Over the past year, we have written about how your company’s relationship with nature drives your success, and reasons that companies should prioritize nature and biodiversity. We have explained what science-based targets for nature are and shared details of new guidelines that we helped set with the Science Based Target Network.
Yet, we’re not seeing the business action that the crisis demands.
How can nature actually get the attention it deserves in the business world?
We are excited to release a new white paper with our friends at Systemiq: “Nature Risk is Business Risk – The Best Companies Manage Both.” (Find the report here.)
“Over the past few years, nature has emerged as a critical industry topic,” said Facundo Etchebehere, the SVP of Sustainability Strategy & Partnerships at Danone. “This is great news given the urgent need to address nature loss and the direct and indirect risks nature loss poses to companies. And yet, with regulation and standards evolving so rapidly, it can be daunting for companies to take on this topic, especially while keeping their focus on climate. This report paints a clear, concise picture of how companies can take on the challenge in a structured, methodical way.”

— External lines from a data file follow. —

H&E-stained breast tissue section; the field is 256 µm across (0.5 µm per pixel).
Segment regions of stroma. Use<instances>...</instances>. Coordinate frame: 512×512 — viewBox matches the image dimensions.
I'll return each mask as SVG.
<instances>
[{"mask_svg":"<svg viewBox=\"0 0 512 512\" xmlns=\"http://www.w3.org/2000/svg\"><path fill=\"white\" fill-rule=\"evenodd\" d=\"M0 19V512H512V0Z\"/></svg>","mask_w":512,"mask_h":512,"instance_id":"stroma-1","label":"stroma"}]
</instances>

The report title speaks for itself: “Managing nature impacts and dependencies is critical for future business viability and strategic advantage,” the paper states. “However, nature is complex, and interactions between nature and business can be challenging to identify and manage, especially when companies operate in complex, multi-tiered value chains.”
Where should businesses start, then? And how?

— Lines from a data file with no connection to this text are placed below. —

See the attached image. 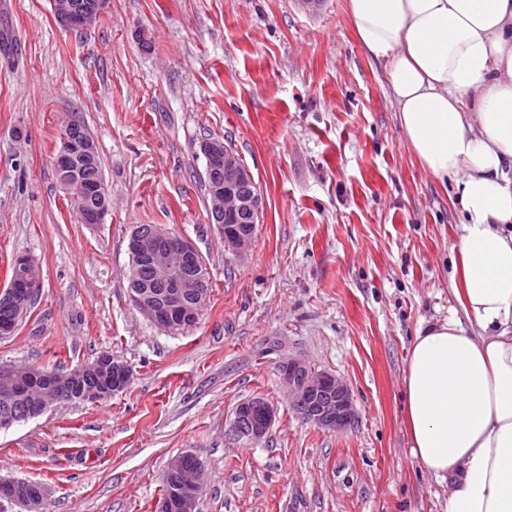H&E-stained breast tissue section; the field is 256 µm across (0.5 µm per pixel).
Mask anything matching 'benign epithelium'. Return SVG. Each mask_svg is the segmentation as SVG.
I'll return each instance as SVG.
<instances>
[{"mask_svg":"<svg viewBox=\"0 0 512 512\" xmlns=\"http://www.w3.org/2000/svg\"><path fill=\"white\" fill-rule=\"evenodd\" d=\"M56 21L68 30H81L105 13L108 0H52ZM79 128L76 119L66 124V133L53 160V167L61 177L73 174L75 155L87 159L96 152V142L88 136L74 135ZM209 175L211 215L231 252L240 256L251 247L256 230L243 222L242 215H258L263 208L262 196L255 188L251 172L238 155L223 141L207 139L201 144ZM103 203L89 209L79 208V222L102 224L110 212L111 200L102 180L90 186ZM128 251L131 258L129 296L140 313L155 325L165 329H186L198 319L200 307L208 296L207 278L202 257L186 236L178 235L162 225L147 231H132ZM148 265L154 273L155 287L146 288L139 280V269ZM41 284L35 281L20 283L0 301L8 305L13 318L0 323V335L15 332L30 311L31 298L39 293ZM90 376L93 384L85 387L80 398L96 402L124 391L130 384L129 366L101 354L92 362L61 372L33 367L0 366V402L9 404L27 400L33 414L41 415L70 395L75 377ZM282 380L288 391L292 411L302 420L328 432L350 428L356 418L353 396L347 383L339 376L318 371L302 359L290 358L282 365ZM275 419L273 405L264 398H252L239 403L234 412L232 432L242 441L258 443L265 438ZM192 471L186 482L171 500L159 503L157 512H198L203 493L202 463L187 453L174 459L166 474L177 475ZM0 498L11 512H47L48 489L33 485L25 479L0 478Z\"/></svg>","mask_w":512,"mask_h":512,"instance_id":"1","label":"benign epithelium"}]
</instances>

Today, numerous disclosure and target-setting frameworks offer a starting place.
And the next step is even more critical: defining and implementing a viable nature risk identification and mitigation strategy. Our paper proposes an approach for how to do this.
Why now?
There has never been a more critical time to focus on nature than now.
“More and more companies are waking up to the fact that nature is not external to their business operations, but rather at the heart of it,” said Brian Shaw, director of Metabolic’s Agrifood & Biodiversity consulting division. “A company that engages with nature as the enabling factor that it is, opens itself up to new business opportunities while at the same time mitigating tangible business risks.”
We worked with Systemiq over the past several months to explore how businesses can build off the proliferation of frameworks to connect the “nature” topic into core strategy, risk management, and financial performance conversation.
Our proposed five-step approach shows how businesses can integrate nature strategies and address nature-related business risks. This approach is detailed on page 14 of the report.
Our team at Metabolic then helped to illustrate what this actually means, using our tools and methodologies, with a fictional beverage company we’ll call happydrink. The business activities in scope are upstream sourcing of raw materials – barley, hops, and yeast; their direct operations; and the downstream sales and use of their products.
For instance, Step 2 in the approach is to understand your nature baseline and assess location-specific risks. For happydrink, this analysis shows that: “the biggest nature-related impacts come from barley procurement and from the operations; the largest physical risks are related to water pollution and land degradation. A further deep dive in the specific locations will help to further prioritize physical risks, as well as to analyze transition risks. The outcomes of this step will also help to prepare for SBTN target setting and CSRD reporting.”